There’s always a big appetite for the latest house prices. People’s current or prospective investments could face huge fluctuations in an often volatile market. We are all aware of the property boom that took place between the late 90s and 2007. Since then prices have remained stubbornly high, forming a real barrier to entry for first time buyers, and some reassurance for existing home owners, in the knowledge that they aren’t sitting on a vastly overpriced asset. The average house prices in 1998 were around £80,000; the average house prices in 2007 were around £220,000. This figure illustrates the crisis in the housing market.
In the last year, house prices have certainly shown some levelling off. Since the autumn of 2010 the house price index has fluctuated steadily around the +1%/-1% mark. This is the steadiest the house prices index has been for a while and therefore peace of mind for existing home owners.
One of the confusing things about gauging where the housing market is heading, is the array of figures on offer from a host of different sources.

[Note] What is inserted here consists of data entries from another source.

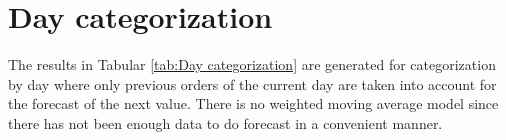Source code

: \section{Day categorization}\label{section:Day categorization}
The results in Tabular \ref{tab:Day categorization} are generated for categorization by day where only previous orders of the current day are taken into account for the forecast of the next value. There is no weighted moving average model since there has not been enough data to do forecast in a convenient manner.
\begin{table}[h]
\centering
\caption{Day categorization results}
\label{tab:Day categorization}
\end{table}
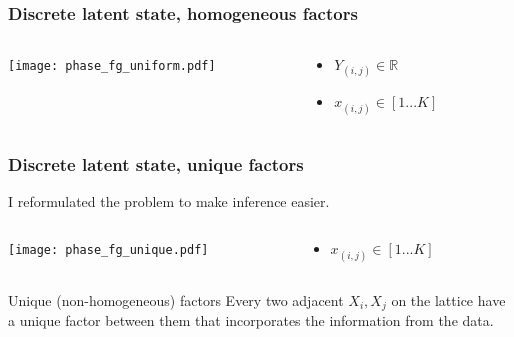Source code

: \documentclass[compress]{beamer}
\begin{document}
\begin{frame}
  \frametitle{Discrete latent state, homogeneous factors}
  \begin{columns}
    \begin{column}{5cm}
      \texttt{[image: phase\_fg\_uniform.pdf]}
    \end{column}
    \begin{column}{5cm}
      \begin{itemize}
      \item $Y_{(i, j)} \in \mathbb{R}$
      \item $x_{(i, j)} \in [1 ... K]$
      \end{itemize}
    \end{column}
  \end{columns}
  
  

    


\end{frame}
  
\begin{frame}
  \frametitle{Discrete latent state, unique factors}
  I reformulated the problem to make inference easier. 
  \vspace{1cm}
  \begin{columns}
    \begin{column}{5cm}
      \texttt{[image: phase\_fg\_unique.pdf]}
    \end{column}
    \begin{column}{5cm}
      \begin{itemize}
      \item $x_{(i, j)} \in [1 ... K]$
      \end{itemize}
    \end{column}
  \end{columns}
  
  \vspace{1cm}
  \begin{block}{Unique (non-homogeneous) factors} 
    Every two adjacent $X_i, X_j$ on the lattice have a unique factor
    between them that incorporates the information from the data. 
  \end{block}
\end{frame} 
\end{document}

Then there are the current high level rates of inflation to take into account – currently around 5% – and the effect that has the real monetary value of the house.
The CEBR have predicted a rise in property prices of 15% over the next five years, at an average rate of 2.8% annually, but with inflation staying firm at 5% this means a real terms drop in value. The Land Registry is always fairly reliable and they state that house prices will have fallen by -3.2% by the end of the year. House sales will have also fallen by anywhere up to 6.2%. People are unwilling to sell at a lower price.
House prices are a vague science in an ever changing market, susceptible to political initiatives and many external influences, but for now, the general consensus seems to suggest stable prices in the near future.